**EXERCISE OBJECTIVE**:
All that is needed is the line in the material below containing "e2eg ecA2|A3B c2f2|g2e2d4 |", plus every line after it, printed exactly.

**RECORDS FOR THIS EXERCISE**:
=== Begin Enclosure ===

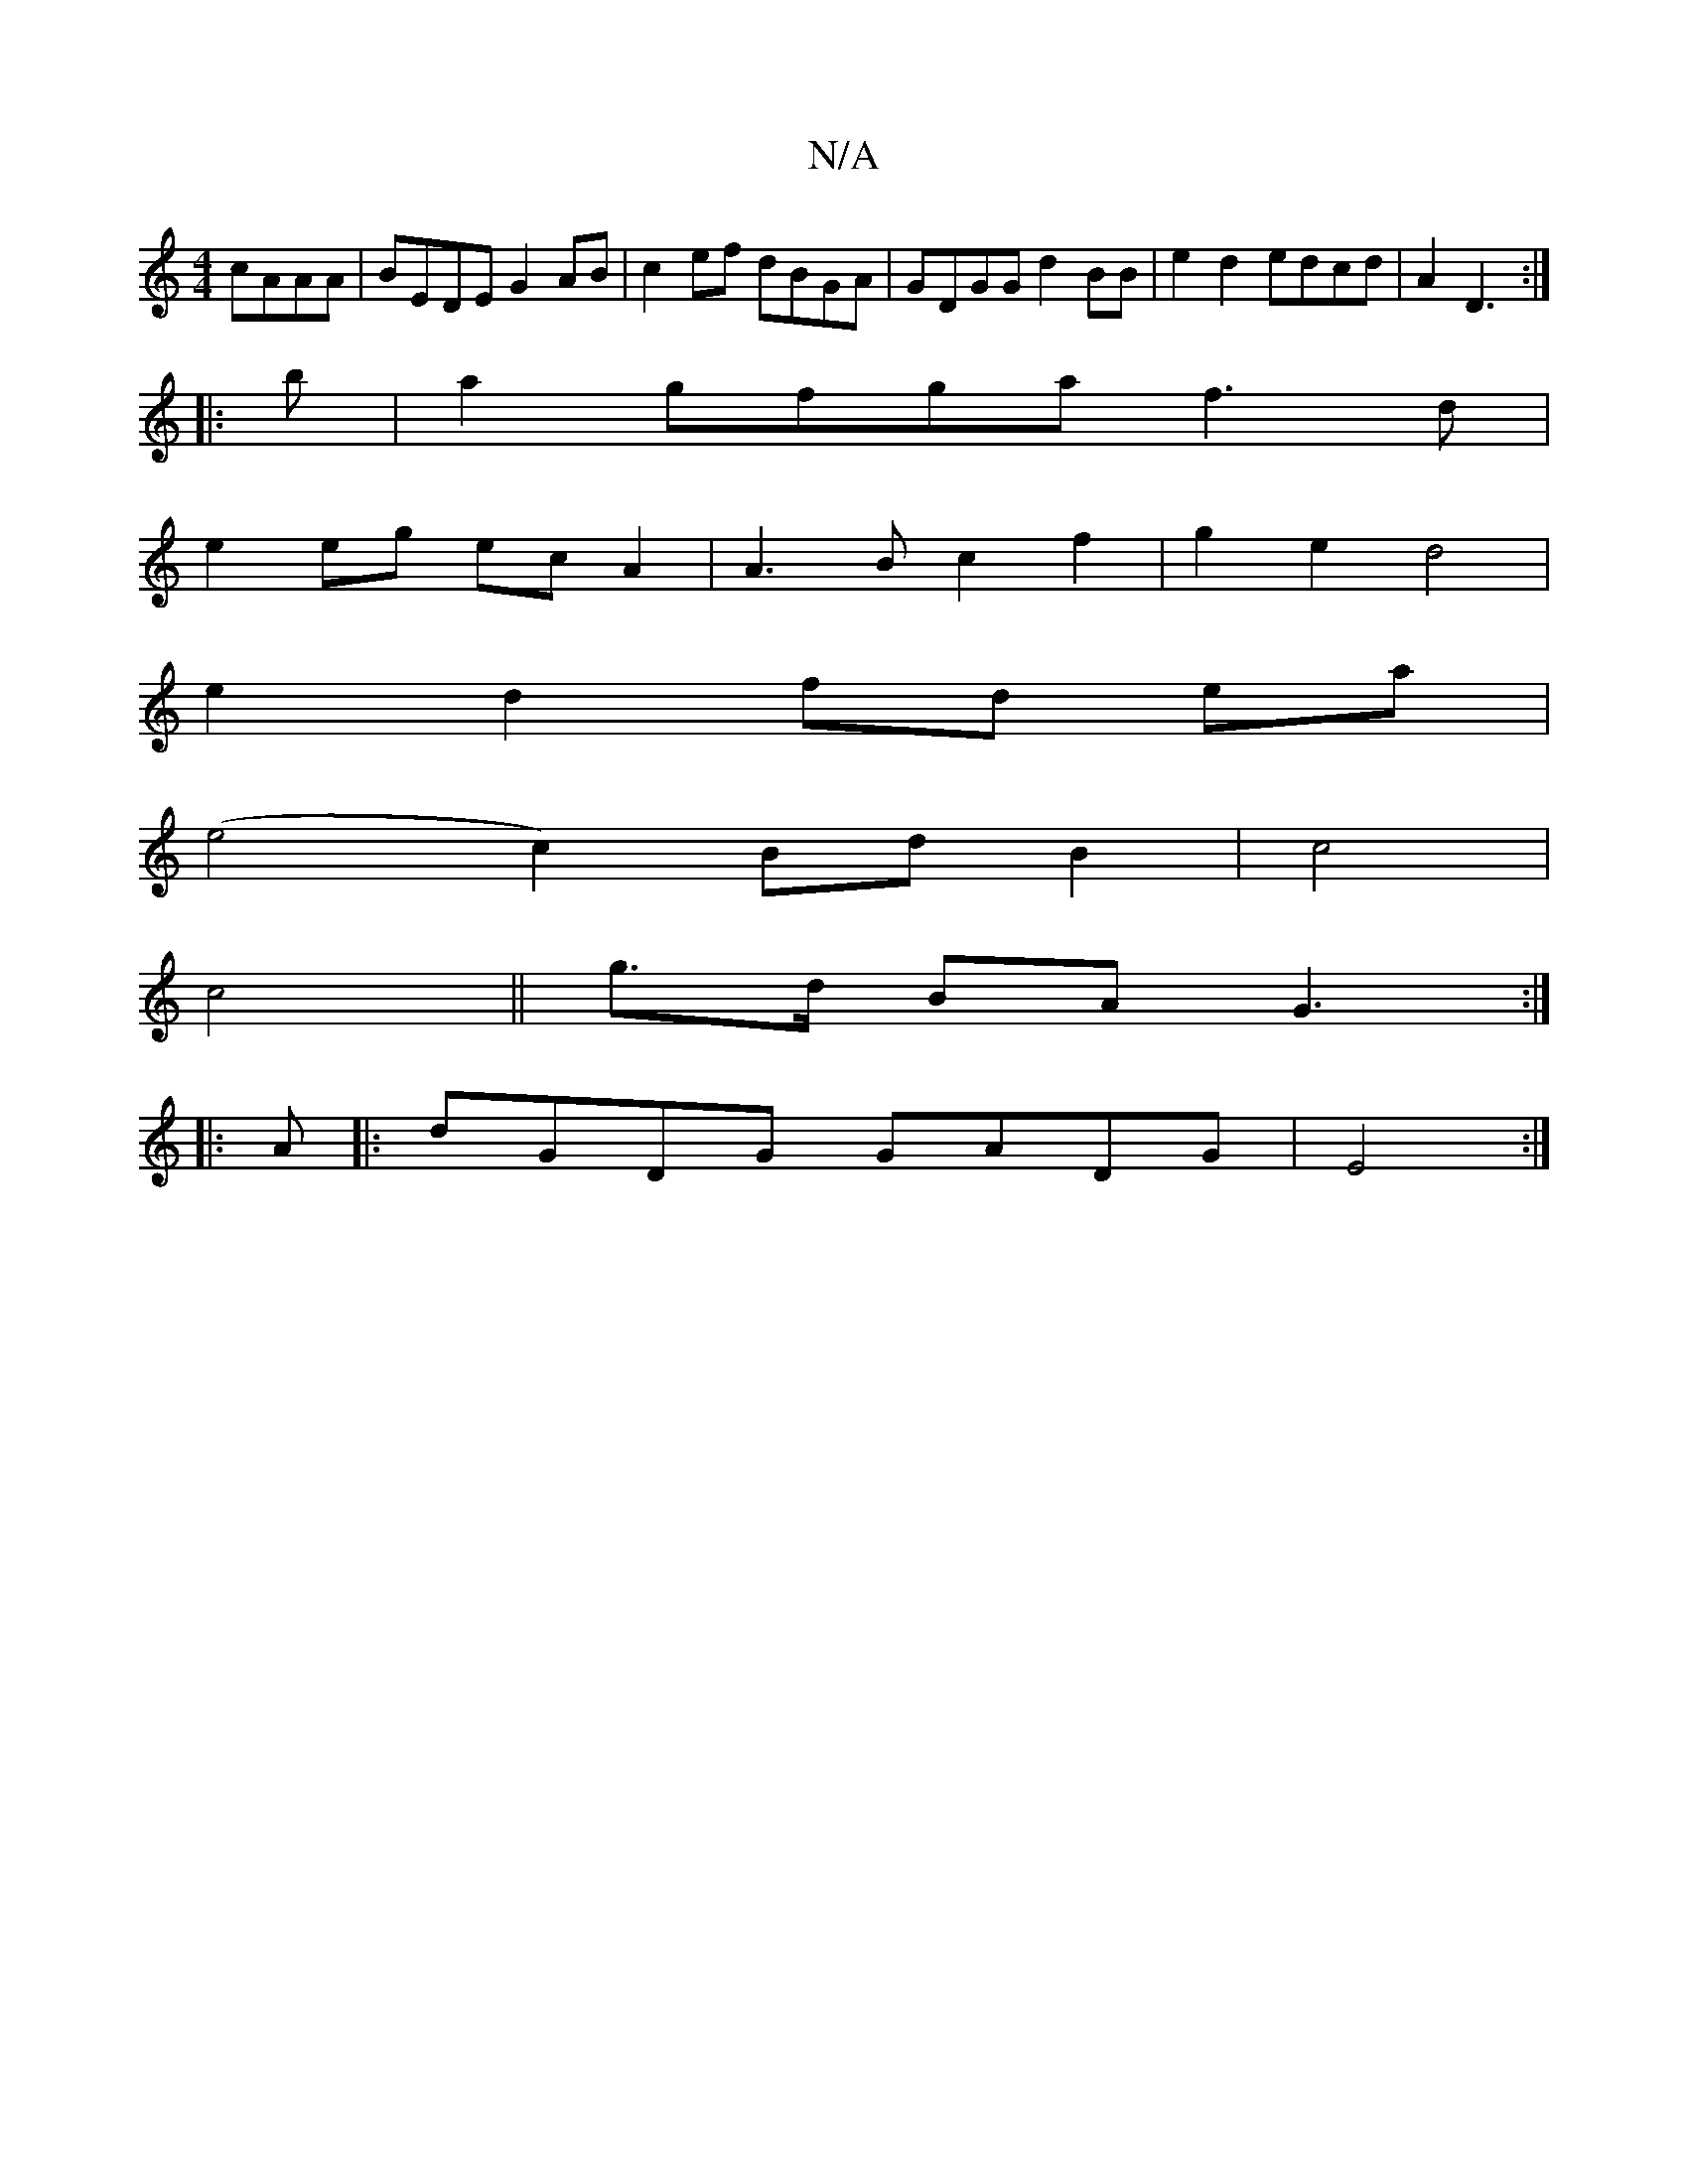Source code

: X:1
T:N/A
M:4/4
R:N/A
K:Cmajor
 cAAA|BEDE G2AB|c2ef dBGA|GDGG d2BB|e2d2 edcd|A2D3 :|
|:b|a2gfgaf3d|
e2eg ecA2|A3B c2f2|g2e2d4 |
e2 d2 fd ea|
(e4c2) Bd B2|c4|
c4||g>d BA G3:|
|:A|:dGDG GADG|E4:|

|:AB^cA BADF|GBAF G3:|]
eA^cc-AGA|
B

=== End Enclosure ===

**TASK OUTPUT**:
e2eg ecA2|A3B c2f2|g2e2d4 |
e2 d2 fd ea|
(e4c2) Bd B2|c4|
c4||g>d BA G3:|
|:A|:dGDG GADG|E4:|

|:AB^cA BADF|GBAF G3:|]
eA^cc-AGA|
B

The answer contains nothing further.